Excerpted records.

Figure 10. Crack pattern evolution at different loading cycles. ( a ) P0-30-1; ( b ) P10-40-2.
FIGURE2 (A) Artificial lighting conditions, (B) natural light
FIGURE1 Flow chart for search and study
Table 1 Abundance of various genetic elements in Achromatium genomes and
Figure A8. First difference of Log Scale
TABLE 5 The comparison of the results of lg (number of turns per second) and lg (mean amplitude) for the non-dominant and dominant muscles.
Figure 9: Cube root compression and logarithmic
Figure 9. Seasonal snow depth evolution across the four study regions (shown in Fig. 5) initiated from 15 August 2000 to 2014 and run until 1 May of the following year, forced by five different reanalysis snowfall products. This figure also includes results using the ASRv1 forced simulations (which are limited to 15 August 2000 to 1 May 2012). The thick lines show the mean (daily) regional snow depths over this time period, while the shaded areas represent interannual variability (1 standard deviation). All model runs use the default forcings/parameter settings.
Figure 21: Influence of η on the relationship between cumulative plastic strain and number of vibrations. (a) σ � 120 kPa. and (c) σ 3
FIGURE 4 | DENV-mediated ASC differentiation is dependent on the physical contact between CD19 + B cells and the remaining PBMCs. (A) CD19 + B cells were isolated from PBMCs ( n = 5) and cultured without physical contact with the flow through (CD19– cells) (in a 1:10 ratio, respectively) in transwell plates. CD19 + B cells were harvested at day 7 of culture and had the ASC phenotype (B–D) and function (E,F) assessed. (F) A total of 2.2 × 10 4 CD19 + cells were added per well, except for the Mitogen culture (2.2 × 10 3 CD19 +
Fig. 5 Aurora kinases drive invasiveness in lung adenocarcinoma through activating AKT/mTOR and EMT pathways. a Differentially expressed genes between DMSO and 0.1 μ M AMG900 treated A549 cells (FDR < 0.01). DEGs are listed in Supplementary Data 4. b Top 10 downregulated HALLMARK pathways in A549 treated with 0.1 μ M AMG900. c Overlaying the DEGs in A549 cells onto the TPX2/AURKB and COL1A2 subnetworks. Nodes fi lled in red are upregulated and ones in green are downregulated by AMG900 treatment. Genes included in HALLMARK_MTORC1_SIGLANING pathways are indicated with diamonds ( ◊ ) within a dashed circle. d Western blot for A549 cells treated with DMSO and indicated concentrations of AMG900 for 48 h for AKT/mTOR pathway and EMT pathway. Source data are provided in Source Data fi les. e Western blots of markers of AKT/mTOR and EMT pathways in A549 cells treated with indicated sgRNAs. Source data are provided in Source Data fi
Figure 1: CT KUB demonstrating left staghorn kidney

Work order.
Copy down the complete data exactly as supplied.

Expected answer.
Figure 10. Crack pattern evolution at different loading cycles. ( a ) P0-30-1; ( b ) P10-40-2.
FIGURE2 (A) Artificial lighting conditions, (B) natural light
FIGURE1 Flow chart for search and study
Table 1 Abundance of various genetic elements in Achromatium genomes and
Figure A8. First difference of Log Scale
TABLE 5 The comparison of the results of lg (number of turns per second) and lg (mean amplitude) for the non-dominant and dominant muscles.
Figure 9: Cube root compression and logarithmic
Figure 9. Seasonal snow depth evolution across the four study regions (shown in Fig. 5) initiated from 15 August 2000 to 2014 and run until 1 May of the following year, forced by five different reanalysis snowfall products. This figure also includes results using the ASRv1 forced simulations (which are limited to 15 August 2000 to 1 May 2012). The thick lines show the mean (daily) regional snow depths over this time period, while the shaded areas represent interannual variability (1 standard deviation). All model runs use the default forcings/parameter settings.
Figure 21: Influence of η on the relationship between cumulative plastic strain and number of vibrations. (a) σ � 120 kPa. and (c) σ 3
FIGURE 4 | DENV-mediated ASC differentiation is dependent on the physical contact between CD19 + B cells and the remaining PBMCs. (A) CD19 + B cells were isolated from PBMCs ( n = 5) and cultured without physical contact with the flow through (CD19– cells) (in a 1:10 ratio, respectively) in transwell plates. CD19 + B cells were harvested at day 7 of culture and had the ASC phenotype (B–D) and function (E,F) assessed. (F) A total of 2.2 × 10 4 CD19 + cells were added per well, except for the Mitogen culture (2.2 × 10 3 CD19 +
Fig. 5 Aurora kinases drive invasiveness in lung adenocarcinoma through activating AKT/mTOR and EMT pathways. a Differentially expressed genes between DMSO and 0.1 μ M AMG900 treated A549 cells (FDR < 0.01). DEGs are listed in Supplementary Data 4. b Top 10 downregulated HALLMARK pathways in A549 treated with 0.1 μ M AMG900. c Overlaying the DEGs in A549 cells onto the TPX2/AURKB and COL1A2 subnetworks. Nodes fi lled in red are upregulated and ones in green are downregulated by AMG900 treatment. Genes included in HALLMARK_MTORC1_SIGLANING pathways are indicated with diamonds ( ◊ ) within a dashed circle. d Western blot for A549 cells treated with DMSO and indicated concentrations of AMG900 for 48 h for AKT/mTOR pathway and EMT pathway. Source data are provided in Source Data fi les. e Western blots of markers of AKT/mTOR and EMT pathways in A549 cells treated with indicated sgRNAs. Source data are provided in Source Data fi
Figure 1: CT KUB demonstrating left staghorn kidney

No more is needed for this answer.